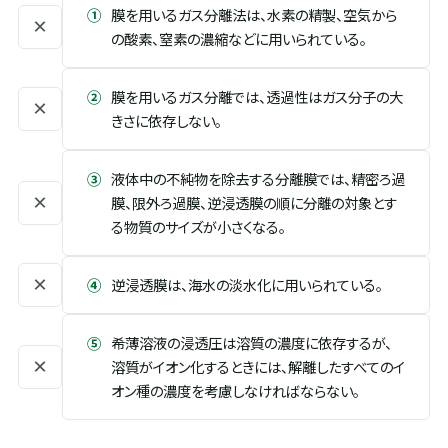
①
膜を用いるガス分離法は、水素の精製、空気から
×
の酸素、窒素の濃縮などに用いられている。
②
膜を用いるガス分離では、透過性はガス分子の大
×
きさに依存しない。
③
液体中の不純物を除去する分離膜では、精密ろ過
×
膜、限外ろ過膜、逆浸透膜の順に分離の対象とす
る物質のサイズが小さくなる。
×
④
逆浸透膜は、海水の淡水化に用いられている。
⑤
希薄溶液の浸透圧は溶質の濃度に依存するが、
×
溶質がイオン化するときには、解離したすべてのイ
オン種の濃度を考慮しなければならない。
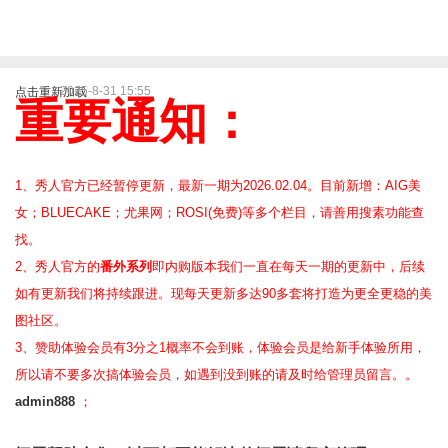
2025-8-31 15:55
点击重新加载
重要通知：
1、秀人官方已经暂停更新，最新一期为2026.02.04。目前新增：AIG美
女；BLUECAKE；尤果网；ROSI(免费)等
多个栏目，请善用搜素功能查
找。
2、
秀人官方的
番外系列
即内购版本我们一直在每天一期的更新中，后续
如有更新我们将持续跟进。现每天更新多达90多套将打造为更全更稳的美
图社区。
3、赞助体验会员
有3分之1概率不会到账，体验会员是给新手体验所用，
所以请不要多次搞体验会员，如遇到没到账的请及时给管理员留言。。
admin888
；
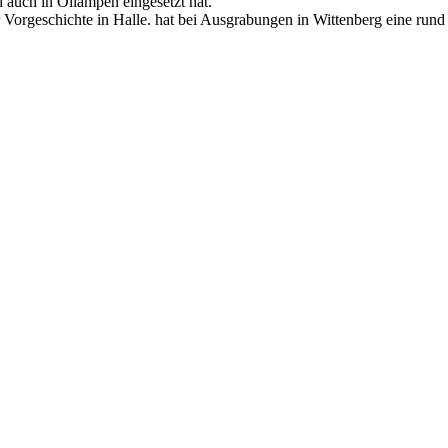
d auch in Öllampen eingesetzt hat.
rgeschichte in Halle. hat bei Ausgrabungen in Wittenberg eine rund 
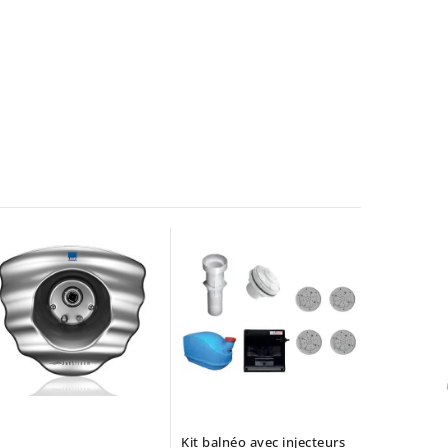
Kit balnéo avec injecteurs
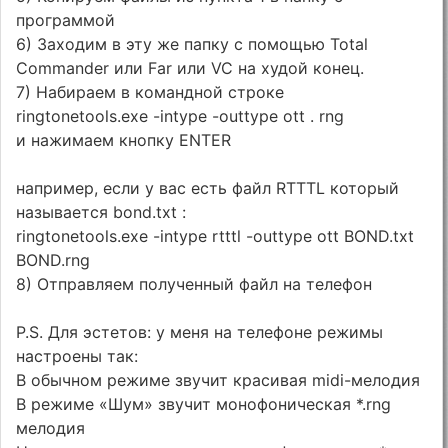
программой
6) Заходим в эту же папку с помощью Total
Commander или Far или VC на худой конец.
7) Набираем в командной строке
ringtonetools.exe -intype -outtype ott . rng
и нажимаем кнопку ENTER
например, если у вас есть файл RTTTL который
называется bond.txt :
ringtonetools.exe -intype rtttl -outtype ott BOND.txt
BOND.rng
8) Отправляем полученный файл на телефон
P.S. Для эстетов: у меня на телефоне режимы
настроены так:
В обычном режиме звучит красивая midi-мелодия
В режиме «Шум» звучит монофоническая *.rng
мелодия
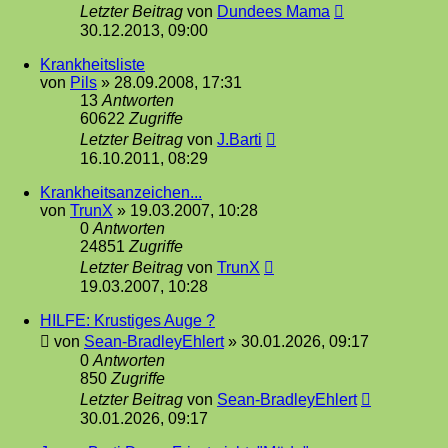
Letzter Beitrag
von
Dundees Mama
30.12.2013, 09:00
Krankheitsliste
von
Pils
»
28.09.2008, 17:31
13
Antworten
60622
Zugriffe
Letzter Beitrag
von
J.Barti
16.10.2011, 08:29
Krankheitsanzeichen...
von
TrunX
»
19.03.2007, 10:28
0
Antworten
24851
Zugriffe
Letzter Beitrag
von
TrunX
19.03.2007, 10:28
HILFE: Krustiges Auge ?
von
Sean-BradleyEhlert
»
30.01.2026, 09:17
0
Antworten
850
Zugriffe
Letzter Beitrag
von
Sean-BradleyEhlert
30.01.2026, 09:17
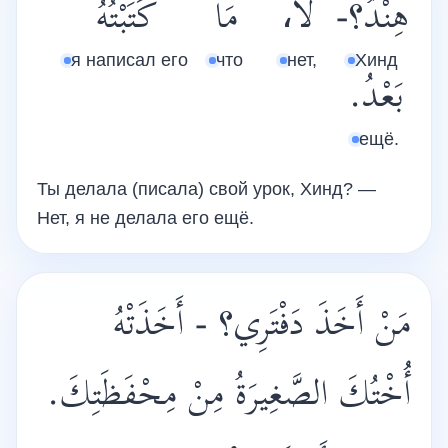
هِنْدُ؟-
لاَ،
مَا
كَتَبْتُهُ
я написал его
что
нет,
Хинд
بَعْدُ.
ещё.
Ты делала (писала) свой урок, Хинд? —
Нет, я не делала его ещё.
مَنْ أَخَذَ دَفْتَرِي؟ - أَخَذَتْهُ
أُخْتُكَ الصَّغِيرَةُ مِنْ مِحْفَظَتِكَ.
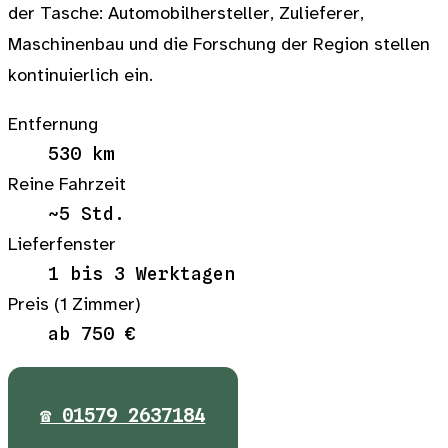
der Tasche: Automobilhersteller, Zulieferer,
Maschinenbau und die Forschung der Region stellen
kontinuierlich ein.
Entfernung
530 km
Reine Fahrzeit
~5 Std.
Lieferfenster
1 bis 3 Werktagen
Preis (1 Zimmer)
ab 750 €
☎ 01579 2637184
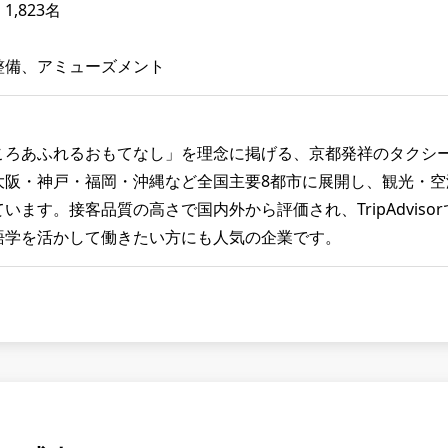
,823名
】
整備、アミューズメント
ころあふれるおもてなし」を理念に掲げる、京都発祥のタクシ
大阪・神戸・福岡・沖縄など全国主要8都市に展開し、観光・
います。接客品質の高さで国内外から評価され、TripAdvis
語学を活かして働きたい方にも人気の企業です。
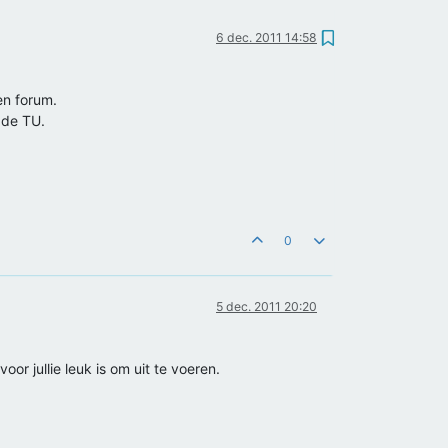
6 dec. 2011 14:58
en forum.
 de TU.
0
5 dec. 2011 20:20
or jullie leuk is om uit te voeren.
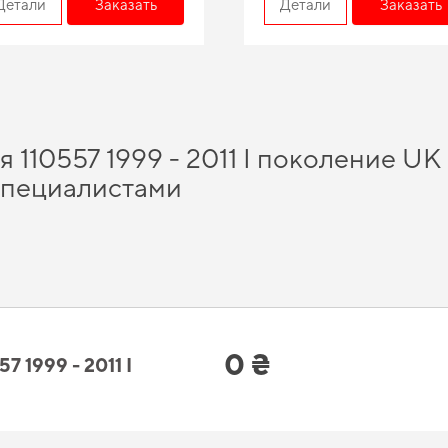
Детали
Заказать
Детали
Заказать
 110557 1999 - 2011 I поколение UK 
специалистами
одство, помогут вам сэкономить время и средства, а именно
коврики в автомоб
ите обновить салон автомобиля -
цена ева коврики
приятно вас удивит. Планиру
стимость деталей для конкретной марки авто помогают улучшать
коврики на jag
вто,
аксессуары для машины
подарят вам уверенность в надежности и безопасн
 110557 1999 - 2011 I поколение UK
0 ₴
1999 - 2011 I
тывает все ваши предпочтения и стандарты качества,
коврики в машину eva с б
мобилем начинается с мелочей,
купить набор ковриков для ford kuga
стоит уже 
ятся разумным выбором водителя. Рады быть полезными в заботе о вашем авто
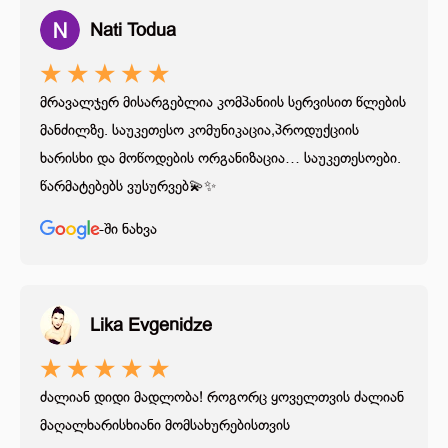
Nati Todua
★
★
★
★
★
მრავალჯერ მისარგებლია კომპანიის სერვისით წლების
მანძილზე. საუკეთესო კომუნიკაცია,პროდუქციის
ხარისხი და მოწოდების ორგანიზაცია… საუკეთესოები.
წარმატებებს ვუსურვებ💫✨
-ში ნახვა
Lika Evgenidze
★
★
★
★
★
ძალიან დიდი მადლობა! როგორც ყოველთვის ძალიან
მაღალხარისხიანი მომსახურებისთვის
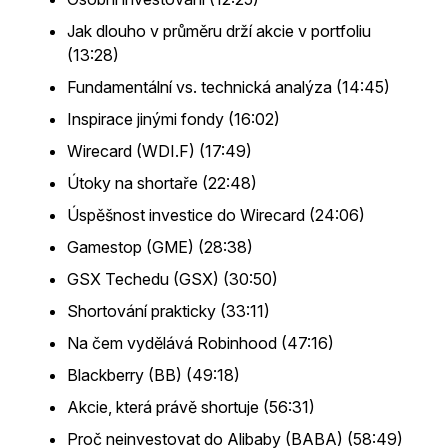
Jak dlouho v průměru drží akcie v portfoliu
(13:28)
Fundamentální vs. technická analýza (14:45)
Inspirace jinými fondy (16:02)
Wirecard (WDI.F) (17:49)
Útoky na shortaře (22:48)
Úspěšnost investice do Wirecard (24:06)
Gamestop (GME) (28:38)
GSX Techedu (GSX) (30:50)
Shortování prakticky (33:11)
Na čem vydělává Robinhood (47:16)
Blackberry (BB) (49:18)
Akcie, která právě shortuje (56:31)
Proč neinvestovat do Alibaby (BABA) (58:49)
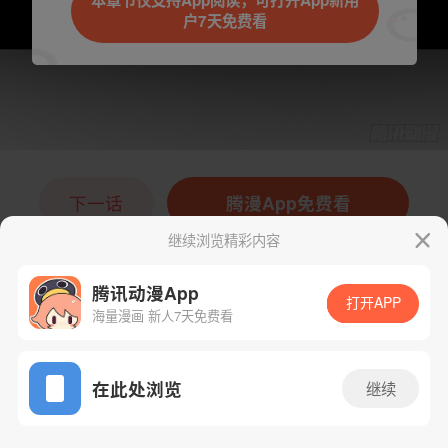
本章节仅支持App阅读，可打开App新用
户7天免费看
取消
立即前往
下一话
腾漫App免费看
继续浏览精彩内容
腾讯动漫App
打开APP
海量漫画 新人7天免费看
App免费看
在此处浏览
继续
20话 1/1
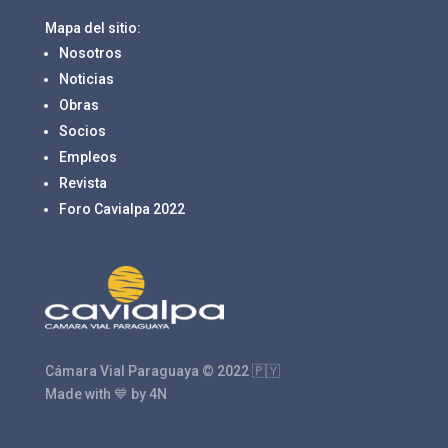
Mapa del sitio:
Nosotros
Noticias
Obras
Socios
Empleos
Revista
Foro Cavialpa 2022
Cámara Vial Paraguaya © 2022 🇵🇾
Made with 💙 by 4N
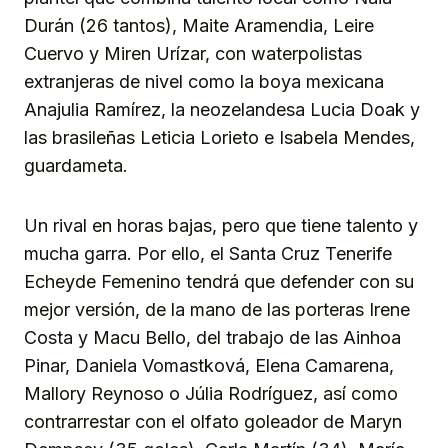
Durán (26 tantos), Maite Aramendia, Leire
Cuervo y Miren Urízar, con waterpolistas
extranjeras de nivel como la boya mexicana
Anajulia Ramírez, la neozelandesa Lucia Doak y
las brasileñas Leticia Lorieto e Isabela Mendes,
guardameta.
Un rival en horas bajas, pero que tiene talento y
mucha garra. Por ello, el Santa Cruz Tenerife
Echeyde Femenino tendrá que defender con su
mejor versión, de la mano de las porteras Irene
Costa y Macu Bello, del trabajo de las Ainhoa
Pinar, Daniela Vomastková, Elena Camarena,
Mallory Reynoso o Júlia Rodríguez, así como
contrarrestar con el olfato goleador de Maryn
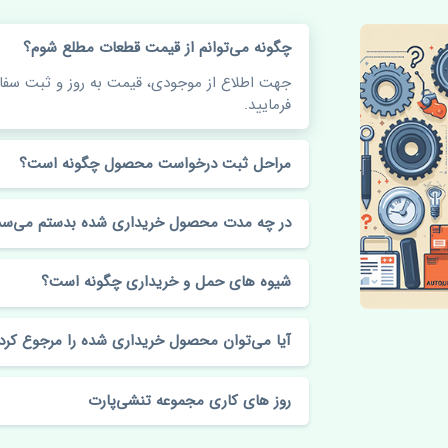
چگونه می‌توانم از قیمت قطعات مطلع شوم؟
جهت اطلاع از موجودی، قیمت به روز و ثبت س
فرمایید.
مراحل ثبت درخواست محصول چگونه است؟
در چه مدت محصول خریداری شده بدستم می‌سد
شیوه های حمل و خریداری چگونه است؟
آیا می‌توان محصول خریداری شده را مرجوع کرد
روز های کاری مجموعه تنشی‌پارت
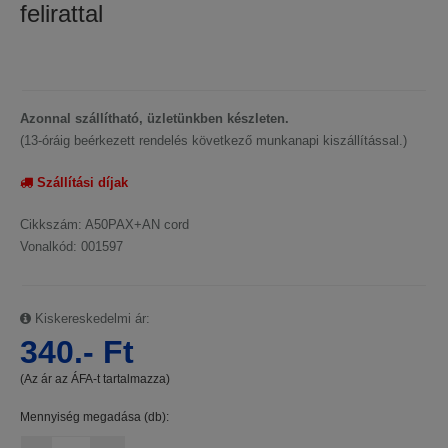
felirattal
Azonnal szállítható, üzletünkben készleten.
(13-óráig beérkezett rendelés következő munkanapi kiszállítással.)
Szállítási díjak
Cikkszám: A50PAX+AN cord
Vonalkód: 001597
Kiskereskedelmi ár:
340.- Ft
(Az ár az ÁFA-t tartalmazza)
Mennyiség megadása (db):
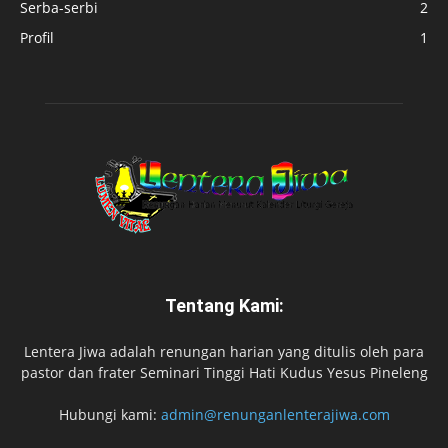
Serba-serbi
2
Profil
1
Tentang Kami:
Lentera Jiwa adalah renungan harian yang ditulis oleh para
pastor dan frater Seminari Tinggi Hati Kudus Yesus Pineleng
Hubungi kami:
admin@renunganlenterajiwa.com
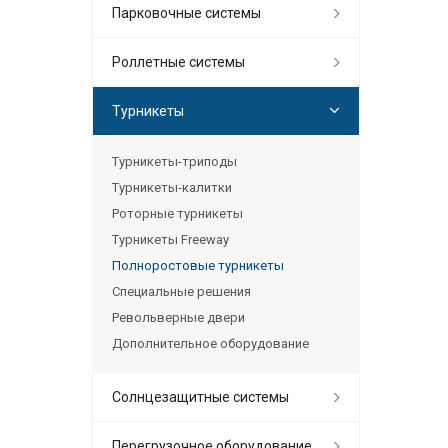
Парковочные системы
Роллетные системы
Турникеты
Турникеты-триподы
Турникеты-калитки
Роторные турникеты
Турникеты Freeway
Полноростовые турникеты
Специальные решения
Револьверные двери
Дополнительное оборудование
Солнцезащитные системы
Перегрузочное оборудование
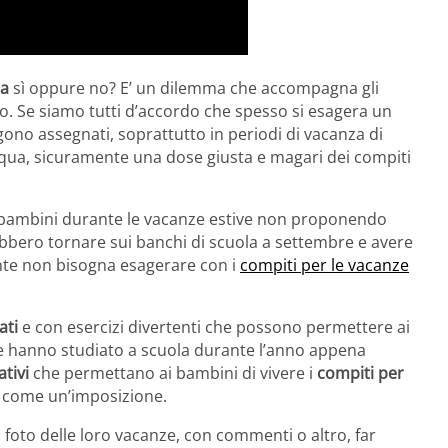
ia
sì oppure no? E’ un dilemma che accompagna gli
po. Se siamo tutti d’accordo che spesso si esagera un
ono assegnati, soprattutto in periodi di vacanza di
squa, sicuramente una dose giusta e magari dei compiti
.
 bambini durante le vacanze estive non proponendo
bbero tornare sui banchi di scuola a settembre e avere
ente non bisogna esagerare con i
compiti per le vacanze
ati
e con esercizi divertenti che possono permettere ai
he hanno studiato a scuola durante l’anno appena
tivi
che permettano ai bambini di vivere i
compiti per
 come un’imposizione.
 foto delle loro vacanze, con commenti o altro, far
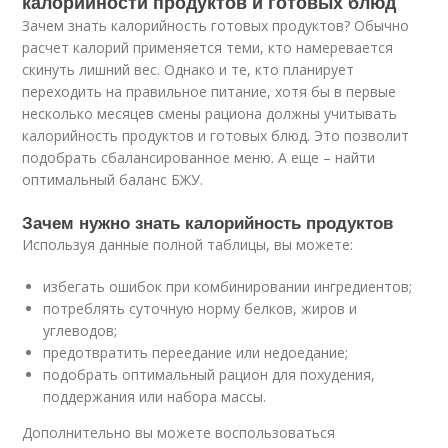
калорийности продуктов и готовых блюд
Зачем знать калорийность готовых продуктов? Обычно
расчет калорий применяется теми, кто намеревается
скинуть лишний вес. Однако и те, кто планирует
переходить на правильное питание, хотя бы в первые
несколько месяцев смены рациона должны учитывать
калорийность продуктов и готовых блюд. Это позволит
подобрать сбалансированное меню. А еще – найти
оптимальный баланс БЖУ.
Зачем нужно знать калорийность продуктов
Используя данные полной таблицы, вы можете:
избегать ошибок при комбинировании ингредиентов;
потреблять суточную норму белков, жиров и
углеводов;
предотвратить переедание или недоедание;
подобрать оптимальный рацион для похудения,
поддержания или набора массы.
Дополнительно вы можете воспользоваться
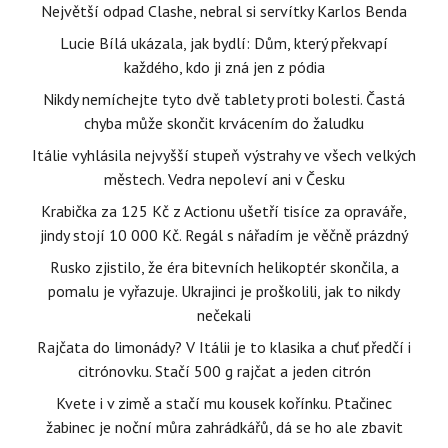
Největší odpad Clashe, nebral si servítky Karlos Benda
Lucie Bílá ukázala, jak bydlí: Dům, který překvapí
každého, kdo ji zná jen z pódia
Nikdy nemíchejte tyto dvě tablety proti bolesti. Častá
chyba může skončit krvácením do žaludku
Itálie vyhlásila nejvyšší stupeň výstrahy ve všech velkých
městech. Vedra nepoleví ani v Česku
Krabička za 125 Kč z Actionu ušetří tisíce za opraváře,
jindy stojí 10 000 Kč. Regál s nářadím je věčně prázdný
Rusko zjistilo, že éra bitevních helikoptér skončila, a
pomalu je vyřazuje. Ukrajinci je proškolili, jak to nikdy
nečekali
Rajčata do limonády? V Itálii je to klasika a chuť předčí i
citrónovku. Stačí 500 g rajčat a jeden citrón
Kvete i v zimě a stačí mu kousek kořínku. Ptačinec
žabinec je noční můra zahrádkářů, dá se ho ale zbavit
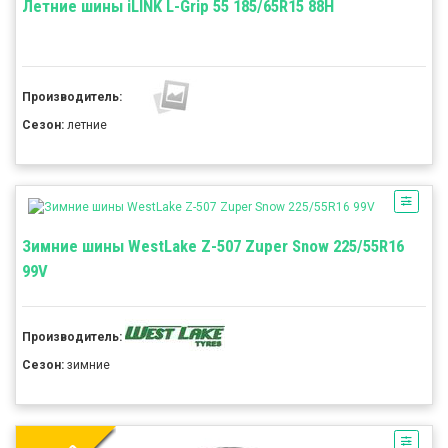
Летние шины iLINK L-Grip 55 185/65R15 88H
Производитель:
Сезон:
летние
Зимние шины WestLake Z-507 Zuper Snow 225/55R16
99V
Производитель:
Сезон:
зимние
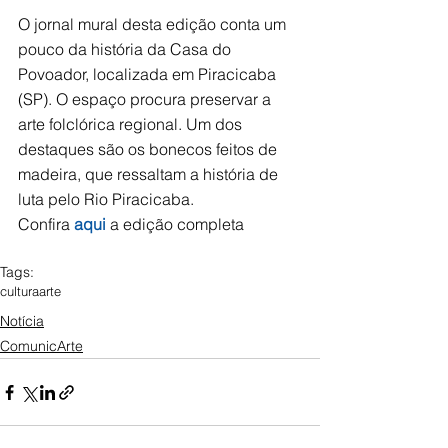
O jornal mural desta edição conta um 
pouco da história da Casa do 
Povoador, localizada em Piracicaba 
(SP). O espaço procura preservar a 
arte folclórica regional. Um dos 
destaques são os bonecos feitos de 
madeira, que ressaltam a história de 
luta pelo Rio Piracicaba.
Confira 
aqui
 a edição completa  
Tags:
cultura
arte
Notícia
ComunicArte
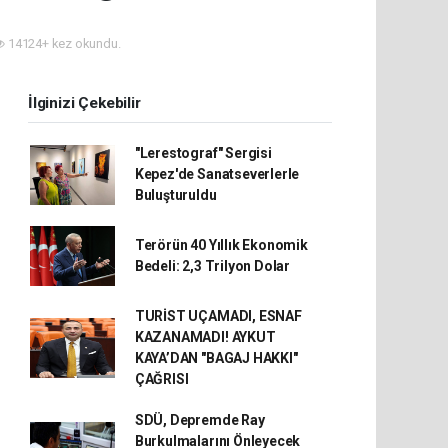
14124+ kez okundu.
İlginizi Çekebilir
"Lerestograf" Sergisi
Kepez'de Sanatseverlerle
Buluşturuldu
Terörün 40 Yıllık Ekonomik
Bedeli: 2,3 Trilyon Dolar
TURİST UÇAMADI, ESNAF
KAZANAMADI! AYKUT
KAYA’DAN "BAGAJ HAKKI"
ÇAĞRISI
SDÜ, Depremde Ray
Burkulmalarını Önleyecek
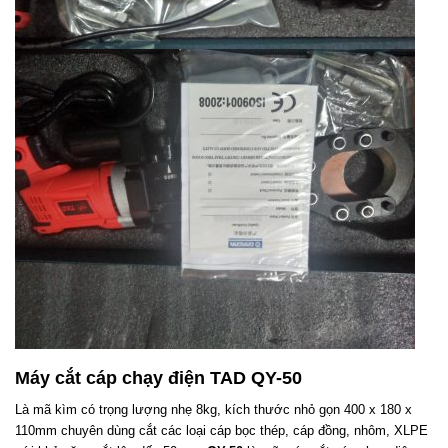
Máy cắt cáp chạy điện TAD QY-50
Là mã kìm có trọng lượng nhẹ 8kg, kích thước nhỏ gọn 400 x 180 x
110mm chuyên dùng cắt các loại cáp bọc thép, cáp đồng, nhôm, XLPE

════════

Brief: Transcribe the records from their beginning through the line that contains "語学を活かして働きたい方にも人気の企業です。", and leave the pictures out of your copy.

Task solution:
①
膜を用いるガス分離法は、水素の精製、空気から
×
の酸素、窒素の濃縮などに用いられている。
②
膜を用いるガス分離では、透過性はガス分子の大
×
きさに依存しない。
③
液体中の不純物を除去する分離膜では、精密ろ過
×
膜、限外ろ過膜、逆浸透膜の順に分離の対象とす
る物質のサイズが小さくなる。
×
④
逆浸透膜は、海水の淡水化に用いられている。
⑤
希薄溶液の浸透圧は溶質の濃度に依存するが、
×
溶質がイオン化するときには、解離したすべてのイ
オン種の濃度を考慮しなければならない。
2025-8-31 15:55
点击重新加载
重要通知：
1、秀人官方已经暂停更新，最新一期为2026.02.04。目前新增：AIG美
女；BLUECAKE；尤果网；ROSI(免费)等
多个栏目，请善用搜素功能查
找。
2、
秀人官方的
番外系列
即内购版本我们一直在每天一期的更新中，后续
如有更新我们将持续跟进。现每天更新多达90多套将打造为更全更稳的美
图社区。
3、赞助体验会员
有3分之1概率不会到账，体验会员是给新手体验所用，
所以请不要多次搞体验会员，如遇到没到账的请及时给管理员留言。。
admin888
；
d auch in Öllampen eingesetzt hat.
rgeschichte in Halle. hat bei Ausgrabungen in Wittenberg eine rund 
Kit balnéo avec injecteurs
программой
6) Заходим в эту же папку с помощью Total
Commander или Far или VC на худой конец.
7) Набираем в командной строке
ringtonetools.exe -intype -outtype ott . rng
и нажимаем кнопку ENTER
например, если у вас есть файл RTTTL который
называется bond.txt :
ringtonetools.exe -intype rtttl -outtype ott BOND.txt
BOND.rng
8) Отправляем полученный файл на телефон
P.S. Для эстетов: у меня на телефоне режимы
настроены так:
В обычном режиме звучит красивая midi-мелодия
В режиме «Шум» звучит монофоническая *.rng
мелодия
Letzter Beitrag
von
Dundees Mama
30.12.2013, 09:00
Krankheitsliste
von
Pils
»
28.09.2008, 17:31
13
Antworten
60622
Zugriffe
Letzter Beitrag
von
J.Barti
16.10.2011, 08:29
Krankheitsanzeichen...
von
TrunX
»
19.03.2007, 10:28
0
Antworten
24851
Zugriffe
Letzter Beitrag
von
TrunX
19.03.2007, 10:28
HILFE: Krustiges Auge ?
von
Sean-BradleyEhlert
»
30.01.2026, 09:17
0
Antworten
850
Zugriffe
Letzter Beitrag
von
Sean-BradleyEhlert
30.01.2026, 09:17
هِنْدُ؟-
لاَ،
مَا
كَتَبْتُهُ
я написал его
что
нет,
Хинд
بَعْدُ.
ещё.
Ты делала (писала) свой урок, Хинд? —
Нет, я не делала его ещё.
مَنْ أَخَذَ دَفْتَرِي؟ - أَخَذَتْهُ
أُخْتُكَ الصَّغِيرَةُ مِنْ مِحْفَظَتِكَ.
der Tasche: Automobilhersteller, Zulieferer,
Maschinenbau und die Forschung der Region stellen
kontinuierlich ein.
Entfernung
530 km
Reine Fahrzeit
~5 Std.
Lieferfenster
1 bis 3 Werktagen
Preis (1 Zimmer)
ab 750 €
☎ 01579 2637184
,823名
】
整備、アミューズメント
ころあふれるおもてなし」を理念に掲げる、京都発祥のタクシ
大阪・神戸・福岡・沖縄など全国主要8都市に展開し、観光・
います。接客品質の高さで国内外から評価され、TripAdvis
語学を活かして働きたい方にも人気の企業です。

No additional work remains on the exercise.